In a March 2015 response letter, the park told the nonprofit that the planning effort had been “eclipsed by other park priorities,” specifically efforts to restore the Giacomini Wetlands, remove axis and fallow deer from the seashore and evaluate Drakes Estero and Drakes Bay Oyster Company—all of which required their own environmental evaluations.
In late 2013, when the seashore announced that it would create a ranch plan, a seashore spokeswoman told the Light that the park service was reevaluating how general plans were done, and that it wanted to get started on the ranch plan because of a recent memo from the Interior Department mandating 20-year ranch leases in the seashore.
The environmental groups now suggest that the decision to shelve the general plan was politically motivated. In their motion, they write: “Between 2009 and 2012, the agency faced significant pressure from ranchers and their political allies to authorize long-term commercial ranching at the seashore.”
The suit cites letters between Senator Dianne Feinstein and then-director of the park service Mary Bomar in 2008, in which Sen. Feinstein expressed serious con-cerns about the viability of ranches without long-term leases. It also refers to letters from Supervisor Steve Kinsey and Sen. Feinstein in 2012, expressing concern for ranchers because of the free-ranging elk eating forage in the pastoral zone.
When the ranch plan process kicked off, park officials said it was in large part a re-sponse to a 2012 directive issued by then-Secretary of the Interior Ken Salazar. When he decided Drakes Bay Oyster Company would not get a permit to keep operating, he also ordered the seashore to start issuing 20-year ranch leases, and the ranch plan was said to be part of following this order.

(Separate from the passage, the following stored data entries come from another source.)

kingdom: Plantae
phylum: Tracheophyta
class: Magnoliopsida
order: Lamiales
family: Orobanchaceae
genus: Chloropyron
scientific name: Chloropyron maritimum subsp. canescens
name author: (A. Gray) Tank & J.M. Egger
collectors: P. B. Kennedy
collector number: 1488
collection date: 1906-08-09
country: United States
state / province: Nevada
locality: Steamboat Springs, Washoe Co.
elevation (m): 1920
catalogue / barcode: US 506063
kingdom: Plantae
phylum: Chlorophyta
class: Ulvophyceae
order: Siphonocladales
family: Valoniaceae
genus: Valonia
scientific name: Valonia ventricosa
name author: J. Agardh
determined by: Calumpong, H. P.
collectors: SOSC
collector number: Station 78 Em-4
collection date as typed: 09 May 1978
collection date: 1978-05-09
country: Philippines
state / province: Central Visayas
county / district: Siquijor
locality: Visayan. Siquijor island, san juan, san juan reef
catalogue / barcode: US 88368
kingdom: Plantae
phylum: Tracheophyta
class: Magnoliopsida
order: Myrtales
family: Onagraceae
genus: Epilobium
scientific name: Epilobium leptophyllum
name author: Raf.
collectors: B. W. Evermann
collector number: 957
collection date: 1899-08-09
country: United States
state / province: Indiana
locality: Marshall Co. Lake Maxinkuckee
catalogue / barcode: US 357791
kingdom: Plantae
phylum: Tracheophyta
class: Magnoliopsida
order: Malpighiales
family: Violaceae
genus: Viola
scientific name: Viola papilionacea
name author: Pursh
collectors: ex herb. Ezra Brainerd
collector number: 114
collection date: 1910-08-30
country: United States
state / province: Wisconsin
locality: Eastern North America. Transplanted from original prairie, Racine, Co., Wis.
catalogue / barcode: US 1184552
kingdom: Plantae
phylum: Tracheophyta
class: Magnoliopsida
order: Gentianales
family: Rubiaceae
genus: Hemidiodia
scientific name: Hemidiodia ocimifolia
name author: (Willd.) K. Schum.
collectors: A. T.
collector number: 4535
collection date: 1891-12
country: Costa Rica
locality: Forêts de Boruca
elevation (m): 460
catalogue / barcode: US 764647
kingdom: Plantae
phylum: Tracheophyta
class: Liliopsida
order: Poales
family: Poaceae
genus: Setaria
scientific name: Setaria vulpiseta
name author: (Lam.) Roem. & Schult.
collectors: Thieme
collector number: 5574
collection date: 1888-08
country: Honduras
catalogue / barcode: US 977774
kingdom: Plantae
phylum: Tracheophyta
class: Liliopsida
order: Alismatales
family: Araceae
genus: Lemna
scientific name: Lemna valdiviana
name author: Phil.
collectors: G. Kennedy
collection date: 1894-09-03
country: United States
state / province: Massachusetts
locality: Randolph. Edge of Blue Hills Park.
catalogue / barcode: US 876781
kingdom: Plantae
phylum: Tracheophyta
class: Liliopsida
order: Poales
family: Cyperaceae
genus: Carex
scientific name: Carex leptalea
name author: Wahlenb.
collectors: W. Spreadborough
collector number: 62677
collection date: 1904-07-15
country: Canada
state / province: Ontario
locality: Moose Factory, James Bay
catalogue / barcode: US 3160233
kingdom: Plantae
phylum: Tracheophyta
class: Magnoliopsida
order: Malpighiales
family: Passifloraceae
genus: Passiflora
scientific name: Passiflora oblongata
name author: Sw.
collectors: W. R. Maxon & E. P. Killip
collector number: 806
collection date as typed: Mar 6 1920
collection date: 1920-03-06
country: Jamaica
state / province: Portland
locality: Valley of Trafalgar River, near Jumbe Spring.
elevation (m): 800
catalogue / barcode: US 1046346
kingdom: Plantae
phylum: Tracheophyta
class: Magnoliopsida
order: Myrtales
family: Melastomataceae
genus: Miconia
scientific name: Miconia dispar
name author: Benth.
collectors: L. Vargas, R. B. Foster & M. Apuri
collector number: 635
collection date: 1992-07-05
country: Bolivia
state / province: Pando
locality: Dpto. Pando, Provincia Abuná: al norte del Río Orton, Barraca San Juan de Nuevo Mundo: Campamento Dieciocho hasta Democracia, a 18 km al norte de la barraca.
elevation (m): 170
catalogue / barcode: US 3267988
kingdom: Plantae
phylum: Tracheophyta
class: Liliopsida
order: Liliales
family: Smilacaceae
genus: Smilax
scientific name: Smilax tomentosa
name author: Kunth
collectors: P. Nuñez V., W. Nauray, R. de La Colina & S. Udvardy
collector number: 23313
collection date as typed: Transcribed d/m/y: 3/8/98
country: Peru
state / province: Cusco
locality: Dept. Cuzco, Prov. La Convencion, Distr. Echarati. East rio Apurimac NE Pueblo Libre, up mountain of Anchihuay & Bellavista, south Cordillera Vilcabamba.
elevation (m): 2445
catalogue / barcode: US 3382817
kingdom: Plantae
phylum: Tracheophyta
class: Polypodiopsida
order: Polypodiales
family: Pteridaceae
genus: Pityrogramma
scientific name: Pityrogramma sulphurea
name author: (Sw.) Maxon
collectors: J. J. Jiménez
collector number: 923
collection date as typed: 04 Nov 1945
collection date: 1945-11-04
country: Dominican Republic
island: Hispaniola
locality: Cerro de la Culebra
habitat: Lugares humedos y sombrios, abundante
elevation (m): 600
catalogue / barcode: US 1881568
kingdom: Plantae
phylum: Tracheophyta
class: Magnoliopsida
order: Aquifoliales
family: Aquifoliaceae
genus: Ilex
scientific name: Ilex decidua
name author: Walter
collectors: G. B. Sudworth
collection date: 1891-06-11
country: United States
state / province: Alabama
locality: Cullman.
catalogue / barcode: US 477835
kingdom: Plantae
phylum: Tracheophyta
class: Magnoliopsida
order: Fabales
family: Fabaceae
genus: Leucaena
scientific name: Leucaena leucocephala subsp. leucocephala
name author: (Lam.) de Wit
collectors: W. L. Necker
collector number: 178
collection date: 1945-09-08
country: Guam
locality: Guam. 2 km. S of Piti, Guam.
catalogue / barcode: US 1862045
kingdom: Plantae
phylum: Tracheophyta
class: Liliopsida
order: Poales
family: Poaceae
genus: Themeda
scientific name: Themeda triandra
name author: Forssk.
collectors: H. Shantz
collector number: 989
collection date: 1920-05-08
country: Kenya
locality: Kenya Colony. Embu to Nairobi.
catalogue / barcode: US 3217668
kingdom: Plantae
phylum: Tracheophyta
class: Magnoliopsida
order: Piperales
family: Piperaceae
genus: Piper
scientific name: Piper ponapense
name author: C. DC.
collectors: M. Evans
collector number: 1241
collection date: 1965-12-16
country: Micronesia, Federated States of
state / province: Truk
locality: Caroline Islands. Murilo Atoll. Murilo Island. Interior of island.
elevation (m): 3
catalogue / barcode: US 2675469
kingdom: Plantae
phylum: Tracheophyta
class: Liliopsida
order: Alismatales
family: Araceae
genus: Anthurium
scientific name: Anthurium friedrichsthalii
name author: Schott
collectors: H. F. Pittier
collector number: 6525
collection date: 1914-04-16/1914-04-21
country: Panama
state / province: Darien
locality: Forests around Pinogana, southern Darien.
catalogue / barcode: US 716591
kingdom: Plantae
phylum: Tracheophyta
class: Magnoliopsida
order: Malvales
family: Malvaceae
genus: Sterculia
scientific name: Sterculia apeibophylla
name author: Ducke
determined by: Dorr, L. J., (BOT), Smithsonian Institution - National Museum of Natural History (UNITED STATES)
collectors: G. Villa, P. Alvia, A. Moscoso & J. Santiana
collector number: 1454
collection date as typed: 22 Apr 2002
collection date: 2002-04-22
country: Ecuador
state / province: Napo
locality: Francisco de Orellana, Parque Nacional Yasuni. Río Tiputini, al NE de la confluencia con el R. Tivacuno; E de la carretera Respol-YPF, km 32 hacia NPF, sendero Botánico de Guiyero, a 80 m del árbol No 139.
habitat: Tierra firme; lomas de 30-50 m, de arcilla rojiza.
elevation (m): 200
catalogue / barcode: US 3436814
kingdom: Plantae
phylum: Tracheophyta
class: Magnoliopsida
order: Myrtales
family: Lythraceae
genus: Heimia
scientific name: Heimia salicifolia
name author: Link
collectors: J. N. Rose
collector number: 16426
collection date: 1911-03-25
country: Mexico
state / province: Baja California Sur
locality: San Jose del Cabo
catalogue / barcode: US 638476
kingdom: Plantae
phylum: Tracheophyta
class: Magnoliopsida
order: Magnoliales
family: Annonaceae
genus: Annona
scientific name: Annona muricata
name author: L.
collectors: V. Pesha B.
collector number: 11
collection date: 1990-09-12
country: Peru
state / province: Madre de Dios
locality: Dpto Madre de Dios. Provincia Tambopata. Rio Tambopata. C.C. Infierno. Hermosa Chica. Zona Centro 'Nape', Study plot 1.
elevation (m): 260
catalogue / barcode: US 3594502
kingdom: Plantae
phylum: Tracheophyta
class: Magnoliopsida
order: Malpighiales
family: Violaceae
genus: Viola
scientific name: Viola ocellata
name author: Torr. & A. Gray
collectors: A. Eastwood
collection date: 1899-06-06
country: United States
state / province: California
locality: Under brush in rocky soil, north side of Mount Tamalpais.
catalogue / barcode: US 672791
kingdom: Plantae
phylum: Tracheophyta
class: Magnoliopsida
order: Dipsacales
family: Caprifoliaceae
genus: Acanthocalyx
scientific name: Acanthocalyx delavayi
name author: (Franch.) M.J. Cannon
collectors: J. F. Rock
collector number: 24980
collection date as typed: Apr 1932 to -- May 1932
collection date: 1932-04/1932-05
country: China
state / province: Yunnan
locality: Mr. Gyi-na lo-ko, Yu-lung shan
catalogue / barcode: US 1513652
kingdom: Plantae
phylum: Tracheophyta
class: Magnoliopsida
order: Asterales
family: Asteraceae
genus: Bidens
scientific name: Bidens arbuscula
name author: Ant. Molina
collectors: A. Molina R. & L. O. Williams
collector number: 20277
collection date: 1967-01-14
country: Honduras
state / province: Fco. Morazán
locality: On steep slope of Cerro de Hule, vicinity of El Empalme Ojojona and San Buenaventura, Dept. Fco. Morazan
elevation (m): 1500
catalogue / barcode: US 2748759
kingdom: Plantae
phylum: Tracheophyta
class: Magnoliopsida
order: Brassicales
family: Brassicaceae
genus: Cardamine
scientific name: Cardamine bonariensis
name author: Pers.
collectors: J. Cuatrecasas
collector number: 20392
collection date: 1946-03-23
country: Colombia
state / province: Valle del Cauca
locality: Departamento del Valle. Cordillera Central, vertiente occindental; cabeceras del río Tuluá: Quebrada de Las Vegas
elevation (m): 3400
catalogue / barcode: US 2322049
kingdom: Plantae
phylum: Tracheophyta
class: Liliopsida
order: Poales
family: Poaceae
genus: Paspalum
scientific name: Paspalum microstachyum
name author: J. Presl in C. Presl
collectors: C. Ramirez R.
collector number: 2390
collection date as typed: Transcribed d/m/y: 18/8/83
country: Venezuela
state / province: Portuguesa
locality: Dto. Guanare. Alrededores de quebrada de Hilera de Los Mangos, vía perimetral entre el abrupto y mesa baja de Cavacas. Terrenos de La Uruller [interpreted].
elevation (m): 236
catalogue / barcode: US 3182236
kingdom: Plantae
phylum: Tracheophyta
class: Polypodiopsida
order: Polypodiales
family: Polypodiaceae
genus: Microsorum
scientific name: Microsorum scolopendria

But the lawsuit also takes issue with the order from Mr. Salazar, whom they say is “a cattle rancher himself.” They describe the order as “effectively [issued] by fiat, without public notice or opportunity for comment, and without any [environmental impact statement].”
They also argue that the outdated general plan harms elk because there is a “lack of guidance concerning resource management that should have been provided by an updated [general plan].”
They point to the dramatic elk population drop in 2014 at a fenced enclosure as one example of flawed management. (The park created an elk management plan in 1998, but said in the years before the lawsuit was filed that this too was outdated.) The ranch plan was evaluating what to do with the elk in the pastoral zone, but not in the fenced enclosure at Tomales Point.